Let’s look at the chart in Figure 3 as an example. This chart shows activity after the same release as the one shown in Figure 2, but on a different time frame to show how difficult trading news releases can be. On November 4, 2005, the market had expected 120,000 jobs to be added to the U.S. economy, but instead only 56,000 jobs were added. This sharp disappointment led to an approximately 60-pip sell-off in the dollar against the euro in the first 25 minutes after the release.
However, the dollar’s upside momentum was so strong that the gains were quickly reversed, and an hour later, the EUR/USD had broken its previous low and actually hit a 1.5-year low against the dollar. Opportunities were plentiful for breakout traders but bullish momentum in the dollar was so strong that such a bad payrolls number failed to put a sustainable dent in the currency’s rally. One thing you should keep in mind is that, on the back of a good number, a strong move should also see a strong extension.
|Figure 3: This intraday chart shows that, while the worse-than-expected nonfarm payroll numbers sent the EUR/USD rate upward for a short period of time, the strong momentum of the U.S. dollar was able to take control and push the dollar higher. Keep in mind that when the EUR/USD rate falls, the U.S. dollar is going upward, and vice versa.|
The answer to capturing a breakout in volatility without having to face the risk of a reversal is to trade FX SPOT options. A number of different FX brokers offer a variety of exotic options. Exotic options generally have barrier levels and will be profitable or unprofitable based on whether the barrier level is breached. The payout is predetermined and the premium or price of the option is based on the payout. The following are the most popular types of exotic options to use to trade news releases:
A double one-touch option has two barrier levels. Either one of the levels must be breached prior to expiration in order for the option to become profitable and for the buyer to receive the payout. If neither barrier level is breached prior to expiration, the option expires worthless. A double one-touch option is the perfect option to trade for news releases because it is a pure non-directional breakout play. As long as the barrier level is breached – even if the price reverses course later – the payout is made.
A one-touch option only has one barrier level, which generally makes it slightly less expensive than a double one-touch option. The same criterion holds – the payout is only made if the barrier is breached prior to expiration. This is a good option to buy if you actually have a view on whether the number will be stronger or weaker than the market's consensus forecast.
A double no-touch option is the exact opposite of a double one-touch option. There are two barrier levels, but in this case, neither barrier level can be breached before expiration – otherwise the option payout is not made. This option is great for news traders who think that the economic release will not cause a pronounced breakout in the currency pair and that it will continue to range trade.

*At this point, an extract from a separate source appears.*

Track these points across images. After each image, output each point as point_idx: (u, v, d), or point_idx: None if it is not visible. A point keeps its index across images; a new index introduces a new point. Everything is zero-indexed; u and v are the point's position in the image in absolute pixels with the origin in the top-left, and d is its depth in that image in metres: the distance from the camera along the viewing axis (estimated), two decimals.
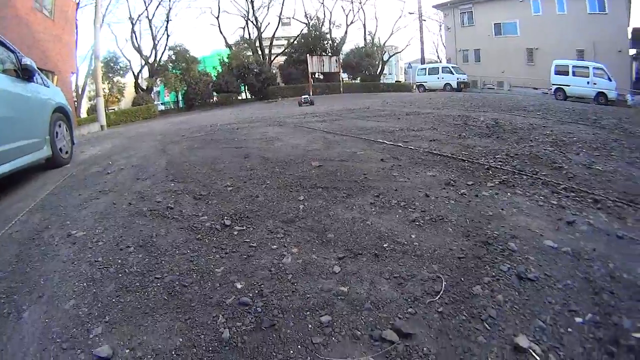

As we’ve seen, the currency market is particularly prone to short-term movements brought on by the release of economic news from both the U.S. and the rest of the world. If you want to trade news successfully in the FX market, key considerations to keep in mind are knowing which releases are expected when, which ones are most important given current economic conditions and, of course, how to trade based on this market-moving data. A variety of exotic options are available for traders who want to capture a breakout in volatility without having to face the risk of a reversal. Do your research and stay on top of economic news and you could reap the rewards.